Age and the different responses

When you teach a group where half the participants work with younger kids (under 11 ish) and the other half work with older kids (teens) there is a clear dichotomy in responses around problem behaviour. It all comes back to the issue around the distractor versus the reinforcer.

When asked the question - who would give the child a chocolate biscuit when the child is kicking a door the adults who work with younger children say no as they do not see this as a positive move as it returns to the issues around perception of reinforcement theory [[ discussed here ]]. However the adults who work with the teenagers automatically will give the item as they understand it is safer and they also understand it may not work as either a distractor or therefore a reinforcer.

This leads us to issues with the reinforcement history of a teen originally created, by well wishing carers, in a younger child. I see this a lot - people come to me when the person they care for is in their teens and can no longer be managed as they once had been.

Let us say a child is behaving in a manner that the caregivers find difficult and the carers want to reduce this behaviour, common wisdom says the child needs to be taught not to behave in this manner. For reasons that are fully understandable but that I am unable to get into here, humans want to control others and believe they are doing the right thing by telling a child what that child should do. Understandable and not necessarily incorrect. It is the manner of this teaching that varies considerably.

There are teaching moments that are relevant for the child learning and there are teaching moments that make the adult feel that they are achieving something.

In the end this is not about the giving of the item in the high stress situation, I have written a lot on this [[ elsewhere ]]. It is actually about the fact that when you work with more dangerous or bigger people the idea of refusing to give in, such as sticking to extinction, becomes problematic a post about extinction in toddlers. However in short in behavioral terms you can put some behaviour on extinction that had previously been reinforced. When in the high stress situation withholding an item may or may not be extinction depending on if the item had previously acted as a reinforcer or not. Most of the time this is not a fact but an assumption by the carer, experiencing stress, that dictates the carers response.

So when working with dangerous people we may need to "give in" rather than stand our ground, which would possibly making the situation worse, and afterwards revisit the plan. A plan which should be in place if it was a predictable behaviour.

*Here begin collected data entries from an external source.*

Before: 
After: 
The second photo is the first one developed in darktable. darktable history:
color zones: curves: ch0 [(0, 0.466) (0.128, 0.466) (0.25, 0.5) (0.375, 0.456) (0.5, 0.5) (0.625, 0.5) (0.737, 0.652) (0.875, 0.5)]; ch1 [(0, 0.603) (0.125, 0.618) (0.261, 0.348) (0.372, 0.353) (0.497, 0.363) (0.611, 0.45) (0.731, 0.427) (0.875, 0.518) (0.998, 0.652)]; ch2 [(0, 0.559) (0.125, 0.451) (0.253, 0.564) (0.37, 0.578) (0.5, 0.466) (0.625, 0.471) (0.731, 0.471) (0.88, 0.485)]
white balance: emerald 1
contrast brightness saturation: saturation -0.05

If however the behaviour has not happened before then, not having a plan, you should do whatever you can to manage using the most reasonable force you can. If the behaviour has not happened before then the item cannot be a reinforcer, it could possibly be a distractor, or not, but cannot be a reinforcer. Well I feel this needs a bit of a side bar. Things can become a reinforcer in one event, however this is less common and at this particular point during an incident you are unable to make the judgement the item will reinforce that behaviour as there is no history or data to suggest this.